Independentemente dos argumentos sobre a prática, a experiência muitas vezes deixa lembranças indeléveis. “Aquele dia foi o pior dia da minha vida”, disse uma aluna do segundo ano do ensino médio, de 16 anos de idade elevada, no Bronx. Ela disse que foi circuncidada na casa de sua avó na Guiné, quando tinha 4 anos.

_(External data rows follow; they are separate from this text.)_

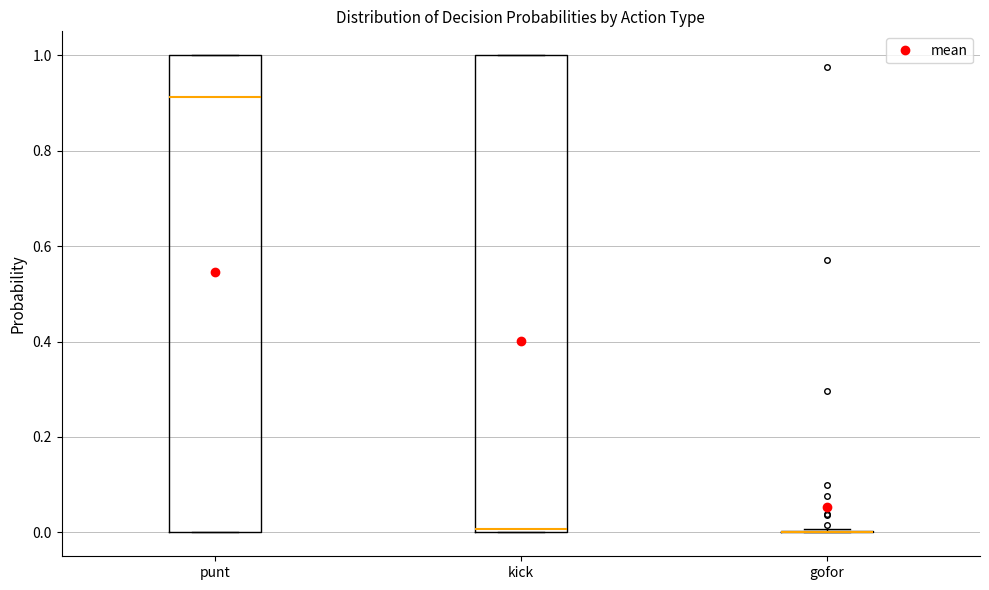

Reading left to right, read every box against the y-axis: the position of its median line, the range the box covers, and the ends of its whiskers. The values are not printed on the chart, so give them approximately, as read against the axis.

punt: median 0.92, box 0.00 to 1.00, whiskers 0.00 to 1.00
kick: median 0.00 (just above the box's lower edge), box 0.00 to 1.00, whiskers 0.00 to 1.00
gofor: box collapsed to a line at 0.00, whiskers 0.00 to 0.00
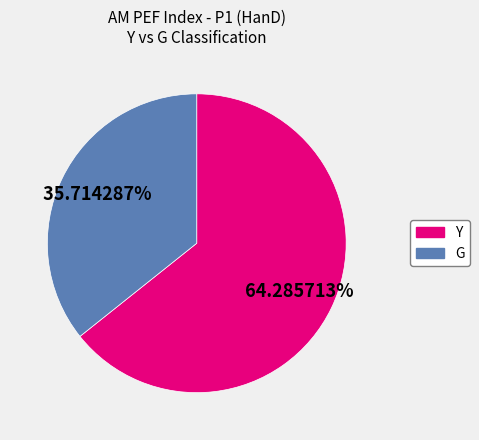

Is there any slice that represents more than half of the pie?

Yes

Um jovem de 17 anos que foi cortada na casa de uma tia, na Costa do Marfim, aprendeu sobre os riscos médicos assistindo a uma reportagem na televisão sobre uma menina que tinha sido cortada e não podia ter filhos. “Isso me faz sentir raiva, porque talvez possa acontecer comigo”, disse a jovem, que está nos Estados Unidos há oito meses. “E isso me faz sentir que minha tia mentiu para mim, mas eu sinto que ela também não sabe. Ela só me ensinou o que lhe ensinaram”.

Sauti Yetu e outras organizações mantêm grupos de ajuda para africanas estudantes do ensino médio e prestam aconselhamento a mulheres que foram mutiladas.

Alguns críticos da prática também pedem leis que tornem a prática de levar uma menina ao exterior para passar pelo procedimento um crime. “Não queremos impedir as pessoas de saírem de férias”, disse a assistente social Mariama Diallo. “Mas as meninas vão se sentir mais protegidas”.

Mas Eyega disse uma lei como essa poderia desencorajar as mulheres a relatar a circuncisão ou procurar ajuda, por medo de causar problemas legais para suas famílias.

O projeto é patrocinado pelos representantes Joseph Crowley, democrata do Queens, e Mary Bono Mack, republicana da Califórnia. Nevada e Geórgia, bem como vários países europeus, adotaram leis similares.